Он помог мне переступить через ветку, лежавшую поперек тропы, и снова повел меня вперед ровным прогулочным шагом. Я боялась: а вдруг не заговорит больше? И дверь в Алешину судьбу захлопнется опять. Я ждала голоса, слова, не видя ни луны, ни деревьев… Первый вестник оттуда! Мне хотелось поторопить, дернуть его за руку. Не молчи. Ты вестник. Я тебя слушаю. Не молчи!

– А дети! Там ведь и дети были – там рожденные. Иные до четырех лет ходить не выучивались, до пяти – говорить. Ручки, ножки – не как у людей. Да и мы, взрослые, тоже были на людей не похожи. Нарывы от голода, голодный понос. Скольких я там закопал! И Сашку. Три года я был бригадиром похоронной бригады. Сашка Соколянский – мне друг, брат. Мы с ним когда-то в гражданскую партизанили вместе, и вот – в тюрьме вместе. Если бы не он – мне бы конец: его как ни истязали, он на меня показаний не дал… Благодаря ему я пять лет получил, всего-то… Красавец, добряк, силач, только заикался немного. После следствия стал заикаться. Да и заиканье в нем милым казалось, детским…

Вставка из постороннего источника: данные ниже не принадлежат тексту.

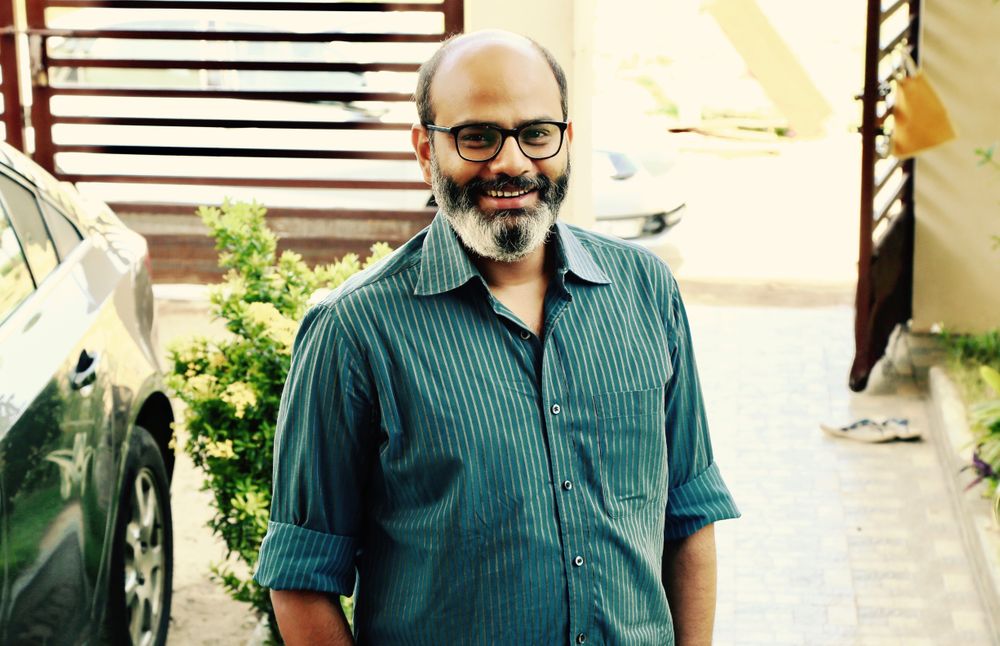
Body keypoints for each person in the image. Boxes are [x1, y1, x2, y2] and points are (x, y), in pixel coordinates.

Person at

Я с Сашкой хлебом делился. Грибы ему в черепушке варил. Там многие грибами отравлялись, особенно нацмены: они в грибах не разбираются, не лесные люди, наварят поганок – и на тот свет… Ну, а я старый лесовик, еще с партизанских времен в грибах понимаю, в травах… Я лесным варевом Сашку отпаивал… Да нет, не выходил… Своими руками бирку на ногу навязал, сам и похоронил его… Не в общей яме, а вот под такой старой елью в отдельной могиле, и знак вырезал на коре.